Mankamentem może być oparcie większości domysłów na wspomnieniach/wynurzeniach Douglasa Bazaty, który był najcenniejszym informatorem autora publikacji. Nie tylko osnuł swoją teorię na wiadomościach, jakie uzyskał od rozmówcy, ale i resztę wydarzeń stara się oceniać przez pryzmat hipotezy. Po przeczytaniu kilkudziesięciu stron publikacji miałem wrażenie, iż Robert K. Wilcox może być nieobiektywnym narratorem, dla którego najważniejszą kwestią będzie poruszenie czytelników i wprowadzenie gęstej atmosfery spisku. Na szczęście, Wilcox okazał się nie tylko znakomitym bajarzem, który umiejętnie wciąga czytelników w świat domniemanej afery, ale i zdolnym historykiem, dla którego przeszłość nie stanowi płynnej masy podatnej na formowanie, ale materiał badawczy, do którego należy podejść rzetelnie, z wykorzystaniem bogatej dokumentacji i licznych prac poprzedzających książkę „Cel Patton”. Stąd też cieszą mnie kolejne odwołania i książkowe hiperłącza, które odsyłają nas do rozmaitych pomocy naukowych. W przeciwieństwie do niektórych autorów Wilcox nie jest jedynie eklektykiem, odtwórcą i chwała mu za to. Bardzo umiejętnie łączy własne rozumowanie z poglądami, które przez lata były oficjalną wersją wydarzeń. Rozważania dotyczące wypadku samochodowego, w którym zginął Patton to przede wszystkim rzetelna analiza historyczna, która odsłania nam kulisy wielkich starć na szczytach alianckiej władzy. Z drugiej jednak strony, przyznać muszę, iż momentami Wilcox zatraca umiejętność chłodnej oceny wydarzeń, a niektóre z jego hipotez wydają się być nieco naciągane bądź oparte na niepewnych dokumentach. Już przecież kluczowym zeznaniom, na których przecież zbudował całą historię, zarzucić można jednostronność, a ich wagę mamy szansę oszacować dopiero po kilkudziesięciu latach od śmierci Pattona. Czyż nie jest dziwne, iż wypłynęły stosunkowo niedawno? Zostawiając już kwestię spójności i prawdziwości pracy Wilcoxa, chciałbym powiedzieć kilka słów na temat stylu autora.
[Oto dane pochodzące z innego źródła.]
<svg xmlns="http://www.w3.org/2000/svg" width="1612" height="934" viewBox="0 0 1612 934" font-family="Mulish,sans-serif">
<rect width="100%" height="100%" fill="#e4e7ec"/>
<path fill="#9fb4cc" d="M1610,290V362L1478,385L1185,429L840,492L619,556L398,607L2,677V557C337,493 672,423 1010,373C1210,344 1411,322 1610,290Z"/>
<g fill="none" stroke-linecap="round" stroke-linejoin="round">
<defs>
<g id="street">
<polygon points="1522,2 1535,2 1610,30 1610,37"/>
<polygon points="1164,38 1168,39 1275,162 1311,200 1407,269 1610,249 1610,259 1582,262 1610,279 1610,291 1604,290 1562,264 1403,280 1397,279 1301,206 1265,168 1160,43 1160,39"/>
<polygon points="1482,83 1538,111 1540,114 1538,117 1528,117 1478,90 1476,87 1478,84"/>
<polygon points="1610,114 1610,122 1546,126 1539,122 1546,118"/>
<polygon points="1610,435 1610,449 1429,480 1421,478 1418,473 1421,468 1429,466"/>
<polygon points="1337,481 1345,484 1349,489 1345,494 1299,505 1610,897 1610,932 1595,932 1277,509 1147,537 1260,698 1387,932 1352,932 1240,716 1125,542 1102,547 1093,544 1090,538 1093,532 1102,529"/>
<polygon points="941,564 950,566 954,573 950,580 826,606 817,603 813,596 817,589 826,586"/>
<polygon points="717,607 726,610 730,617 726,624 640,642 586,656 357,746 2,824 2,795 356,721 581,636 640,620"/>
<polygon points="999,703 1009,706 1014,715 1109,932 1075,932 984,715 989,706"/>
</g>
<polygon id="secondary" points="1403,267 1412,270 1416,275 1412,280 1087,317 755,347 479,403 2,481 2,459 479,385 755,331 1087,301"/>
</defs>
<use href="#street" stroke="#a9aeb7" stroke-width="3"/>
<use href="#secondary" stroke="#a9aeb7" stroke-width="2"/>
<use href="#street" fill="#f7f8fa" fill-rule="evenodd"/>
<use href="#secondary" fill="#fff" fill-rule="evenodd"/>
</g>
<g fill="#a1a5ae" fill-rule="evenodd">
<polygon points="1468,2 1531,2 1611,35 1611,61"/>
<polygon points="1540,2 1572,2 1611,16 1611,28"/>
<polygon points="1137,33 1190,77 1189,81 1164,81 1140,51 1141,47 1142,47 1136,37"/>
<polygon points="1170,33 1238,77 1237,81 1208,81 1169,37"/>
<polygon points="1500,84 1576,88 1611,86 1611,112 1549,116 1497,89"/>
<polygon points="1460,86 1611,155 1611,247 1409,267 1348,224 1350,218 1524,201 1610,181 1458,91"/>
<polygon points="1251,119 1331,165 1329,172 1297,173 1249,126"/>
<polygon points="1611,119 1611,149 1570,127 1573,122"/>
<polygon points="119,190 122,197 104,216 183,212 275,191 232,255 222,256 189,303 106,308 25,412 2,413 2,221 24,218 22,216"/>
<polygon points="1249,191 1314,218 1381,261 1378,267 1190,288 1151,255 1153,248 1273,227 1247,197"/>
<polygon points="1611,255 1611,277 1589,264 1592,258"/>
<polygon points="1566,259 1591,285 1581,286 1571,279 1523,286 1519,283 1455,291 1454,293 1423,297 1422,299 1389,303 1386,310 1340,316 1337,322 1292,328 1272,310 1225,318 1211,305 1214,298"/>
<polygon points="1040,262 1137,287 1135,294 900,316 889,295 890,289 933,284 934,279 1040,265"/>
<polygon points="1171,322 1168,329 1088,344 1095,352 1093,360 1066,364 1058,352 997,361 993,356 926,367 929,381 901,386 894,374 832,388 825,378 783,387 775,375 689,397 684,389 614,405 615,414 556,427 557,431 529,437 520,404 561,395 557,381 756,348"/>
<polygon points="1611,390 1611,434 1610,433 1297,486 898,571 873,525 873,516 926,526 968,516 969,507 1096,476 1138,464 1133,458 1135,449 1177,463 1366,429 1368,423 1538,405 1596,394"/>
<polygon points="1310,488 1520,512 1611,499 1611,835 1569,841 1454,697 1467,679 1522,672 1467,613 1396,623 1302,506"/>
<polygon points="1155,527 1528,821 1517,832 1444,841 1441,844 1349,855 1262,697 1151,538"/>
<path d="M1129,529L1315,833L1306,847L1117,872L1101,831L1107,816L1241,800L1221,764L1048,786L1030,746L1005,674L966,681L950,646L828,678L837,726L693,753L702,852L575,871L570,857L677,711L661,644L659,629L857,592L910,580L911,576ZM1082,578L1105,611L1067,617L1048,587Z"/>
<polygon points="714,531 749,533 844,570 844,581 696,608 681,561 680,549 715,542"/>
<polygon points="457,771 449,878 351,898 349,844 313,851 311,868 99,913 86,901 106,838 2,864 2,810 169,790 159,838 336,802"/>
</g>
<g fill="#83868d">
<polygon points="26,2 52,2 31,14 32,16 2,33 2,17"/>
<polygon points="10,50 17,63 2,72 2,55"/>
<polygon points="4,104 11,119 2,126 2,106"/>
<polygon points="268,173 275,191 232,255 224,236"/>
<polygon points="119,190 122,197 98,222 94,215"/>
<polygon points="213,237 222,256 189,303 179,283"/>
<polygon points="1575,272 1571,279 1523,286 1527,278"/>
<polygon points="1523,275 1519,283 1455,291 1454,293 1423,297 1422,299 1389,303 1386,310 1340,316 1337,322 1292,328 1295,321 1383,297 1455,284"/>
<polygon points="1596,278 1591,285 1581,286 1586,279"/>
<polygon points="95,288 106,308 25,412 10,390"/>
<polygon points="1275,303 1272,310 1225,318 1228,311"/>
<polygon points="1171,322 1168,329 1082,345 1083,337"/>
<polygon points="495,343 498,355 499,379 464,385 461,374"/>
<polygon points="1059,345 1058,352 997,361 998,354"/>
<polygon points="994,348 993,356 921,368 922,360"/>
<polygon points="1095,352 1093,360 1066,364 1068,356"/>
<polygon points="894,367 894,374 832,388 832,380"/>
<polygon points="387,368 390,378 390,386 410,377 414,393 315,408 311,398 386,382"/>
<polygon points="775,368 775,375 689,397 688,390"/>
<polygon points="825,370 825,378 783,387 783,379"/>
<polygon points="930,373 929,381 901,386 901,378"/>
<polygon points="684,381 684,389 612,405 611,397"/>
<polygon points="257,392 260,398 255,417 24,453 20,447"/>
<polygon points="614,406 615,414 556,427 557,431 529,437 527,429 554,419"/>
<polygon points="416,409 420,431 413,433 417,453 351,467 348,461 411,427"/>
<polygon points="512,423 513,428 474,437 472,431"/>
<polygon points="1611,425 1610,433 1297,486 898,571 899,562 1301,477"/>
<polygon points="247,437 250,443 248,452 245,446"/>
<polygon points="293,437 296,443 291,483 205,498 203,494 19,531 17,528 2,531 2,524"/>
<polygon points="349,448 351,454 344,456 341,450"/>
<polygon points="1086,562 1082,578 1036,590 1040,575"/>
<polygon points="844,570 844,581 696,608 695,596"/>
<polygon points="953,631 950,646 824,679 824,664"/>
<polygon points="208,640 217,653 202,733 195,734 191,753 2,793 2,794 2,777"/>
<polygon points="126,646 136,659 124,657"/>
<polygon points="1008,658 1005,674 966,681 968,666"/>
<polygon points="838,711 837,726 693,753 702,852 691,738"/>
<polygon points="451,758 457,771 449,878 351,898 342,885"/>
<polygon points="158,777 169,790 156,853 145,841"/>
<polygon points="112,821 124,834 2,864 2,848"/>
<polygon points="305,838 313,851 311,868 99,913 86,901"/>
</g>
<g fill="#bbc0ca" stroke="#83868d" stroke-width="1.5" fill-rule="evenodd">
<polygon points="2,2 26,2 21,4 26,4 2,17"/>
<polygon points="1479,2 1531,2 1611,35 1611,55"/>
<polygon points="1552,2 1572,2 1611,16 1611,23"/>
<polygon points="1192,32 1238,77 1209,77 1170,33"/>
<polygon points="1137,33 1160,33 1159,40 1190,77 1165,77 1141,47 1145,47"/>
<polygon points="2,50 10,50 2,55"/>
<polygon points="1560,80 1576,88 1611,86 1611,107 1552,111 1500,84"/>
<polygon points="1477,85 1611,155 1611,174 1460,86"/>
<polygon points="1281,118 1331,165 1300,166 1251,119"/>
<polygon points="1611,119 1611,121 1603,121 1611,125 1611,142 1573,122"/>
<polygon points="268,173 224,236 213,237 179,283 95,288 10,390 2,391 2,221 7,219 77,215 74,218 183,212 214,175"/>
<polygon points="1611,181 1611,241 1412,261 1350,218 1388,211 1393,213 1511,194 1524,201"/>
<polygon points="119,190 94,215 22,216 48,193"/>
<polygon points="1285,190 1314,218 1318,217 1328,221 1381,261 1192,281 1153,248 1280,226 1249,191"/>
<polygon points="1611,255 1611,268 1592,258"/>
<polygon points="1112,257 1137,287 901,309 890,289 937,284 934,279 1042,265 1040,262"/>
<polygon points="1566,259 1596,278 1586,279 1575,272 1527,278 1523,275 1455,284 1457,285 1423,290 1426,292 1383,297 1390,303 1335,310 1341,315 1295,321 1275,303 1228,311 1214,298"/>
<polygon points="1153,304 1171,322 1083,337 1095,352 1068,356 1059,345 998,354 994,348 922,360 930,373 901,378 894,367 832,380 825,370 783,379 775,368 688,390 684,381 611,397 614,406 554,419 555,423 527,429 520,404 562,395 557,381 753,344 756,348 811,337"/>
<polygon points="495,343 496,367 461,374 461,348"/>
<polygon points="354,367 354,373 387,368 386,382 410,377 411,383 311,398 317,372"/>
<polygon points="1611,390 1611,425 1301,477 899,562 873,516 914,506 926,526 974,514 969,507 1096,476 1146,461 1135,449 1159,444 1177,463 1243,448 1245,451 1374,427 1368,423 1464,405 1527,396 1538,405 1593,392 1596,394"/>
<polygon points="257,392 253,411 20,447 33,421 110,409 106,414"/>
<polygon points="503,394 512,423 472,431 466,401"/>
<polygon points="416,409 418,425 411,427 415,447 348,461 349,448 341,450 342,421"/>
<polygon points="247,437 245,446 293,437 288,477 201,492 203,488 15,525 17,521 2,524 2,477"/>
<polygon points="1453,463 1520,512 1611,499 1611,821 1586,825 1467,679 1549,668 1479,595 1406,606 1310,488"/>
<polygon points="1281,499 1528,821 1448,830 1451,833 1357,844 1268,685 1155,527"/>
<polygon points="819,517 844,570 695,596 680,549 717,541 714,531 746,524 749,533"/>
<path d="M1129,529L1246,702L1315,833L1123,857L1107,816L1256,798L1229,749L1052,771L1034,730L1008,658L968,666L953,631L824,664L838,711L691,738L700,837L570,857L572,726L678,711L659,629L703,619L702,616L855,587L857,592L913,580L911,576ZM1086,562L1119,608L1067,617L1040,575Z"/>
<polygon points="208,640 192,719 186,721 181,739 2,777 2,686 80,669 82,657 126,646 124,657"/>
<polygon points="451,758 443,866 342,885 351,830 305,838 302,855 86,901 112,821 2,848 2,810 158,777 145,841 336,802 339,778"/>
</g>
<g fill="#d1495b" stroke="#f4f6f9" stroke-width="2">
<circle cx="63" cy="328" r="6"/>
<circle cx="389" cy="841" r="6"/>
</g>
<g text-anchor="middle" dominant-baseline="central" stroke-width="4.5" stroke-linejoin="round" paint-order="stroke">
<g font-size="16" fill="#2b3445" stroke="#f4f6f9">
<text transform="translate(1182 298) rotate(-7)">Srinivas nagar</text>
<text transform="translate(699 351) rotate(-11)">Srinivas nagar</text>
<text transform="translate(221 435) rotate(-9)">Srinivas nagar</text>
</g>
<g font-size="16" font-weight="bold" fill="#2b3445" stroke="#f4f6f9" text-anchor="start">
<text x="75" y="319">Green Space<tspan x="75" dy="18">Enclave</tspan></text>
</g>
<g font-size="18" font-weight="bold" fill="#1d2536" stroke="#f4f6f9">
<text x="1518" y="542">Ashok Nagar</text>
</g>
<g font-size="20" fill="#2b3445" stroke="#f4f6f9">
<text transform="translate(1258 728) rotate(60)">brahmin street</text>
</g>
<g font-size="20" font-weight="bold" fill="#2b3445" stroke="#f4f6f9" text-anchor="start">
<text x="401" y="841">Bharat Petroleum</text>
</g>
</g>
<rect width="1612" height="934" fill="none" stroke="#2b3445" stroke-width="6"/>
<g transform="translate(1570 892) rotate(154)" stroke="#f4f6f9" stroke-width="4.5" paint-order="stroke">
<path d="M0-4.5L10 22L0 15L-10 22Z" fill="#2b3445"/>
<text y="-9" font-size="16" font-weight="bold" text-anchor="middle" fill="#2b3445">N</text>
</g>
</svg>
Myślę, że żaden z miłośników historii nie powinien być rozczarowany. Historyk prezentuje rzemiosło na najwyższym poziomie, a całą opowieść czyta się jednym tchem. Nie jest to może bestsellerowy kryminał, nie ulega jednak wątpliwości, iż „Cel Patton” to niemal doskonały scenariusz na film sensacyjny – świat intryg, kłamstw, oszustw i wreszcie wielkich zbrodni. Zapachniały Hollywoodem? Powinno.
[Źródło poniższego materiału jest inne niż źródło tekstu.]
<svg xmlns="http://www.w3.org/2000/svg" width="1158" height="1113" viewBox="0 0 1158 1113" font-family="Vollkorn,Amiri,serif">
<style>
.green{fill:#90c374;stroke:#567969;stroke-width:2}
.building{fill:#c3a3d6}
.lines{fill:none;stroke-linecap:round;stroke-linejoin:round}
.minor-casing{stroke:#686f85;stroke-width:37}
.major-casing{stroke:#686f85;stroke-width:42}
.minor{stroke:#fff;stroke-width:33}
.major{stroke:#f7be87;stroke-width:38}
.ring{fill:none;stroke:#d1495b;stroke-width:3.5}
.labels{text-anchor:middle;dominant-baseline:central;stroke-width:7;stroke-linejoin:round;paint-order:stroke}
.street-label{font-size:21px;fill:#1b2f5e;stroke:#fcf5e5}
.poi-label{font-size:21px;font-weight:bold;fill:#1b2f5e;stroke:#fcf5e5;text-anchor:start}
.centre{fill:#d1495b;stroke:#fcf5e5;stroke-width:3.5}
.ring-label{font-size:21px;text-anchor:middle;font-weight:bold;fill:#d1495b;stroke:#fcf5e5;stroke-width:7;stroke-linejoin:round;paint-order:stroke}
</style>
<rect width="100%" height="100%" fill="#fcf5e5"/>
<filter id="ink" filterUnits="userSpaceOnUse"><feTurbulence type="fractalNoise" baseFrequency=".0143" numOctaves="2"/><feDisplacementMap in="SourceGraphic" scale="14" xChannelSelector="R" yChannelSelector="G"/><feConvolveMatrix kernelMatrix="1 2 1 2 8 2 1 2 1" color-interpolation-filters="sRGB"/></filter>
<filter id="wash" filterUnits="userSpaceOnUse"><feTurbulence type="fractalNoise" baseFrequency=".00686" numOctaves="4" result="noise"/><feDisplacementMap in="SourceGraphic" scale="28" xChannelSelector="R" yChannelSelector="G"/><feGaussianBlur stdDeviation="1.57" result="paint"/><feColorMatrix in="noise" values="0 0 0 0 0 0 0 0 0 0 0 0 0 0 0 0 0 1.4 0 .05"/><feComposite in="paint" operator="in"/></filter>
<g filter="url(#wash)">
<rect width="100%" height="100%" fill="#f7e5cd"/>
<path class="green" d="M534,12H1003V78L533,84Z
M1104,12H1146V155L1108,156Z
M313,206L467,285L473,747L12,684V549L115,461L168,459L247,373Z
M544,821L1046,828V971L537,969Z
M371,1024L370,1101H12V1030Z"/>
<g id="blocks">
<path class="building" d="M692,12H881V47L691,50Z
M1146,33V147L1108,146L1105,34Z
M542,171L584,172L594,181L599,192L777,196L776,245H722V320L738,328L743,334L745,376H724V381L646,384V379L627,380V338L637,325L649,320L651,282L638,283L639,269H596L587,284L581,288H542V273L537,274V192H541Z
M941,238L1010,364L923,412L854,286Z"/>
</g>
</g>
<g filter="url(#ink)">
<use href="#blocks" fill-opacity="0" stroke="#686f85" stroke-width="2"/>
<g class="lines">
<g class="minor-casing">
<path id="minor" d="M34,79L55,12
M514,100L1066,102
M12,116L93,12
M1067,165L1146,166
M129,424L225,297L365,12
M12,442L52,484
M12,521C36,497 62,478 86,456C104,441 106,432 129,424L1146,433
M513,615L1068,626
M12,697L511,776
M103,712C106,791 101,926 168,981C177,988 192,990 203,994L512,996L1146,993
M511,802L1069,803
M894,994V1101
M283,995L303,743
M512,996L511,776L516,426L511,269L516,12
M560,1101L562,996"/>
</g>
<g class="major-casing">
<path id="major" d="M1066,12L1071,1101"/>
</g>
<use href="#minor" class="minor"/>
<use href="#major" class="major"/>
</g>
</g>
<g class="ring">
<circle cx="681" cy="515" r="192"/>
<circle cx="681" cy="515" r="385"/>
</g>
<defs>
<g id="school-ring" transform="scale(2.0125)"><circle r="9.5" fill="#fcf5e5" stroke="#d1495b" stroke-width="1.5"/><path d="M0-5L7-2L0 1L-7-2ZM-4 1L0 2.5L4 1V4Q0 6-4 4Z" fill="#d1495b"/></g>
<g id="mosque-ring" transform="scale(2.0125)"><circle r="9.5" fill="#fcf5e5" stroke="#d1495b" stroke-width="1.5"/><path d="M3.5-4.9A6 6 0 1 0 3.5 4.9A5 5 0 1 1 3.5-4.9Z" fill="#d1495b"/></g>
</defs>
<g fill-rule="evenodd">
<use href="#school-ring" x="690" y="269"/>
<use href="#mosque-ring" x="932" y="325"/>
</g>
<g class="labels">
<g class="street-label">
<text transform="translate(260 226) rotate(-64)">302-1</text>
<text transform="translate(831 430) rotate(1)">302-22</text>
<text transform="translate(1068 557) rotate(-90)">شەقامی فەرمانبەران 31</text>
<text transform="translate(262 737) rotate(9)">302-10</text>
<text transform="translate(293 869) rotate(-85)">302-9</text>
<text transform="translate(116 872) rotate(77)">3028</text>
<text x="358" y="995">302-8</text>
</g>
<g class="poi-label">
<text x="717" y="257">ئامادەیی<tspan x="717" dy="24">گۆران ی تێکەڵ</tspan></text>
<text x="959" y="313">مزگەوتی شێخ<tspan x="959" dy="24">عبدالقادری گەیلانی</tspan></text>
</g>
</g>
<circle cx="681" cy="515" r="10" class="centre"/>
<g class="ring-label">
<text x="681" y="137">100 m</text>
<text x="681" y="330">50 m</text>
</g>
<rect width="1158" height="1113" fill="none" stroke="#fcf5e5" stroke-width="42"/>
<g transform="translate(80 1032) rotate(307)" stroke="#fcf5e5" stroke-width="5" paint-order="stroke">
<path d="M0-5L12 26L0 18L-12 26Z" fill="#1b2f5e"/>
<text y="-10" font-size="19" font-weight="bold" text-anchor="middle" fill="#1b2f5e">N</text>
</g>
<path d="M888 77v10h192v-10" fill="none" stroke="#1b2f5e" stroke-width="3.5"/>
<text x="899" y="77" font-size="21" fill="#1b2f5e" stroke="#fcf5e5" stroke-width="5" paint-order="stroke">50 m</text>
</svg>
Pod względem redakcyjnym – mission completed. Pod względem językowo-narratorskim – mission completed. Pod względem merytorycznym – mission completed. Jako przeciętny czytelnik – jestem zadowolony z kolejnej wciągającej, arcyciekawej lektury, która dodatkowo porusza temat mało znany i pozbawiony rzetelnych opracowań, jakie mogły pojawić się na polskim rynku. Wilcox skutecznie wciągnął mnie w świat machinacji i zakulisowych zagrywek, ukazując inne oblicze dowództwa alianckiego. Wyrachowane, zimne, kalkujące bilans zysków i strat na chłodno, bez zważania na emocjonalne pobudki. Było wielu ludzi, którym Patton zalazł za skórę, wielu mogło mieć również motywację do cichego zlikwidowania generała. Po latach okazuje się, iż sprawa nie tylko nie ucichła nadobne, ale i nabrała rozgłosu za sprawą Roberta K. Wilcoxa. Historyk wyciągnął na światło dzienne nowe dane i fakty, dotarł do licznych dokumentów i relacji, wreszcie stworzył spójną historię, wplątując czytelników w świat jednej z ostatnich tajemnic II wojny światowej. Co więcej, nierozwiązanych tajemnic, a przecież te cieszą najbardziej. „Cel Patton” zrealizował, nomen omen, główny cel – zainteresował czytelników. I to jest niewątpliwy sukces, niezależnie od tego, czy Wilcox ma rację, czy też zagalopował się w swoich historycznych rozważaniach. Niech każdy osądzi osobiści.